Culture jokes
What do Colorado and Saudi Arabia have in common?
It's legal to get stoned.
What do you call a Muslim who owns 6 goats? -- A pimp.
Why are the Chinese bad at baseball? Because they already ate the bat!
What do you call a Chinese billionaire?
Cha Ching.
What did the Asian parents say when they had a disabled kid?
Sum ting wong.
Why can't Chinese people play baseball?
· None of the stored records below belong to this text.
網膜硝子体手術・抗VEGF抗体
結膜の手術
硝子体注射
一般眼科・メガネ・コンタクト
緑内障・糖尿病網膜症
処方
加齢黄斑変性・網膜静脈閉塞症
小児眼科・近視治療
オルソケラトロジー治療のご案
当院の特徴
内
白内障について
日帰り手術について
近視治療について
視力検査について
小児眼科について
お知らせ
Because they ate the bat.
What’s the only long-lasting thing from China?
Covid.
How did the USA beat Japan in rapping?
By dropping two of the biggest roasts.
How did the hipster drown?
He ice-skated before it was cool.
How do you name an Asian child?
Ring the doorbell.
What do you call a white girl that can run faster than her brothers?
The redneck virgin.
What do you call a guy whose hand is up a horse's butt?
An Amish Mechanic.
What do you say to a fat Asian?
You got more chins than a Chinese phone book.
Why are Japanese always so skinny?
Cause last time there was a fat man, an entire city disappeared.
A Mexican boy said, "I can't do this." Then a guy says, "You can do it, we are Mexican, not Mexicant."
Americans be like: "Here is the US, we drive on the right side of the road."
England be like: "Here in the UK, we drive on the left side of the road."
Russians after a car accident be like: "Here in Russia, road is road."
What’s the difference between a Hispanic and a stoner?
A stoner has papers.
The American salute starts with your hand facing flat towards the ground on your head.
The British salute starts with your hand against your head just like the American salute.
The French salute starts with your hands in the air.
The Saudi salute starts with you being bent over with a camel tongue in your ass.
What's a furry's favorite news network?
Fox!
What is the one thing wrong with Asian pet stores?...
There is always a kitchen in the back.